Since the General Assembly eliminated tenure for teachers, it sparked a discussion of how and even whether teachers should be evaluated.  Stoops provides a summary and history here:

NC’s first tenure law passed 42 years ago and has been frequently re-visited but not substantially changed until 2013.  Tenure laws forced superintendents to retain poor performing teachers.
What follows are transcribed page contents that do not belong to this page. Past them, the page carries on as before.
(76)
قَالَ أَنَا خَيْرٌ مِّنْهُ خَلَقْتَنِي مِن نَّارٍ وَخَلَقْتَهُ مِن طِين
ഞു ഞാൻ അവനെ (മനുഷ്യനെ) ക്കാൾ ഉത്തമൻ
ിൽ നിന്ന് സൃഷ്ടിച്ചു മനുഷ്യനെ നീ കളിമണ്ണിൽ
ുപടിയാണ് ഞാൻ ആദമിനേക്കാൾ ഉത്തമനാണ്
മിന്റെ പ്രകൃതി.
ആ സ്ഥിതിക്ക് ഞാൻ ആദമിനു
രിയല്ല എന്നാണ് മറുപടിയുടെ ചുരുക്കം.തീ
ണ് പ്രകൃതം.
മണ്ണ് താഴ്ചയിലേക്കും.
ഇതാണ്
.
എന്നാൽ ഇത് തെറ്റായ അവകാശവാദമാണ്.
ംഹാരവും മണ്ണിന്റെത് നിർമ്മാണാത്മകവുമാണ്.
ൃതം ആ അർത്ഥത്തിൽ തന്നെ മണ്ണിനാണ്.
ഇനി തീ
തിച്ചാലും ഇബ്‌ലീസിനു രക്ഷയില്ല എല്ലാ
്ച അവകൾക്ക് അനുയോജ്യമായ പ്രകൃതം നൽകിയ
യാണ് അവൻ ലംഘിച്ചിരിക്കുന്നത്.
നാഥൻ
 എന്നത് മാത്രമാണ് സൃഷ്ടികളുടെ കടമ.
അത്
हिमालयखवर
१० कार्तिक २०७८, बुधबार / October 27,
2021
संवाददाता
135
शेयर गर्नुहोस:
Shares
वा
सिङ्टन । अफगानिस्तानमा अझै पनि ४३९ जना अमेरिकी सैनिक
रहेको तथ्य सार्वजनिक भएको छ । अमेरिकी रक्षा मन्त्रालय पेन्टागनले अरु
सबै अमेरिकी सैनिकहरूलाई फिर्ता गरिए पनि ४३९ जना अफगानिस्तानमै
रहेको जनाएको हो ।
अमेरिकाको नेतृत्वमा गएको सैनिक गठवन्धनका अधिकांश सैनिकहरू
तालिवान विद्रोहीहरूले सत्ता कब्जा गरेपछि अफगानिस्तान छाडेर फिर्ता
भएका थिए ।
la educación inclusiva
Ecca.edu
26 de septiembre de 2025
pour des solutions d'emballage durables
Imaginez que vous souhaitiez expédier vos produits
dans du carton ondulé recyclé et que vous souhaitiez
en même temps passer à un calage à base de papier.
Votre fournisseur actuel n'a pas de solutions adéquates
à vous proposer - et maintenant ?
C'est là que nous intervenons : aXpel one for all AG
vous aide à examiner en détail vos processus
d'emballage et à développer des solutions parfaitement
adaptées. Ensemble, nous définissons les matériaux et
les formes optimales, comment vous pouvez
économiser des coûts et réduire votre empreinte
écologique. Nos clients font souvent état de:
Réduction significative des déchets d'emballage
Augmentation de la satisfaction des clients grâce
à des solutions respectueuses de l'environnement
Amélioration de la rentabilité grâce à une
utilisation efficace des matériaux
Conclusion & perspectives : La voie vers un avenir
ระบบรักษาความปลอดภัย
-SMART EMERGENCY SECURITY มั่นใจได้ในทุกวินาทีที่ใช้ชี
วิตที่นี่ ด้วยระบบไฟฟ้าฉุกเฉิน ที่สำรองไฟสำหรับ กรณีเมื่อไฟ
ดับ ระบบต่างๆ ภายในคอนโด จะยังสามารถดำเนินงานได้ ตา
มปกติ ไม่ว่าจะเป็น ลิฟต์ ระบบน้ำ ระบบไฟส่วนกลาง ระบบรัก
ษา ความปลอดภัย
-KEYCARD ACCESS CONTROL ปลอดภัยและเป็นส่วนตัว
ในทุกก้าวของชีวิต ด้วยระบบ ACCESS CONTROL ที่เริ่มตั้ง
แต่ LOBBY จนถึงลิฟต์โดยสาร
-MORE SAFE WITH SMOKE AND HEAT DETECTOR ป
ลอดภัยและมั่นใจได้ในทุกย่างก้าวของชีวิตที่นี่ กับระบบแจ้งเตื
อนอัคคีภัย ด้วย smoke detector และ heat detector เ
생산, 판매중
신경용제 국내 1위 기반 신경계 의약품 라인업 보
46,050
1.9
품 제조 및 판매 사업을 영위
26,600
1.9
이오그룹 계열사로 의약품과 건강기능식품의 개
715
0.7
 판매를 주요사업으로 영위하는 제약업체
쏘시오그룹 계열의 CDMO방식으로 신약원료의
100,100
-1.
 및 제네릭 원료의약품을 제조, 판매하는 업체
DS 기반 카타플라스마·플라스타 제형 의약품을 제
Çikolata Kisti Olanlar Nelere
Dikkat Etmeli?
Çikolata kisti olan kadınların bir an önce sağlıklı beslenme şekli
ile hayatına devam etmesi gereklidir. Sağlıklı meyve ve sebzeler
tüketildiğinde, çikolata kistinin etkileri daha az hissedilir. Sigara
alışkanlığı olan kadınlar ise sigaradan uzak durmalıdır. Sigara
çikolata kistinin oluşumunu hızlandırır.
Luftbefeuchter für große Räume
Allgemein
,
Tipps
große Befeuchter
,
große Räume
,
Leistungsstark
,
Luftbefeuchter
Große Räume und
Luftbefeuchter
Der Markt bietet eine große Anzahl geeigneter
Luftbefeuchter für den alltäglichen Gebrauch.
From a study of veteran teachers: They do not care so much about tenure and do not feel that they need tenure to teach.

And from a 2012 survey, 61% opposed offering tenure to teachers.

 

Stoops explains here why contracts, rather than tenure, work better:

 By granting multi-year contracts, rather than tenure, schools will have a powerful, long-term quality control mechanism that will ensure that our public schools employ the very best teachers.

With elimination of tenure, NC moves closer to what is being done in other states:

North Carolina is one of five states to award career status after a four-year probationary period.  Six states have five-year probationary periods, while two states have annual contracts.  Unfortunately, we are not one of the nine states that tie tenure decisions to evidence of effectiveness,

And a report from WUNC , Evaluating Teachers: Part Art, Part Science and More Important than Ever:

…most teachers not only value the process but find it vital to their professional growth.  If poor evaluations accumulate, principals will use them as a way to encourage bad teachers to leave the profession, a process called “counseling out.”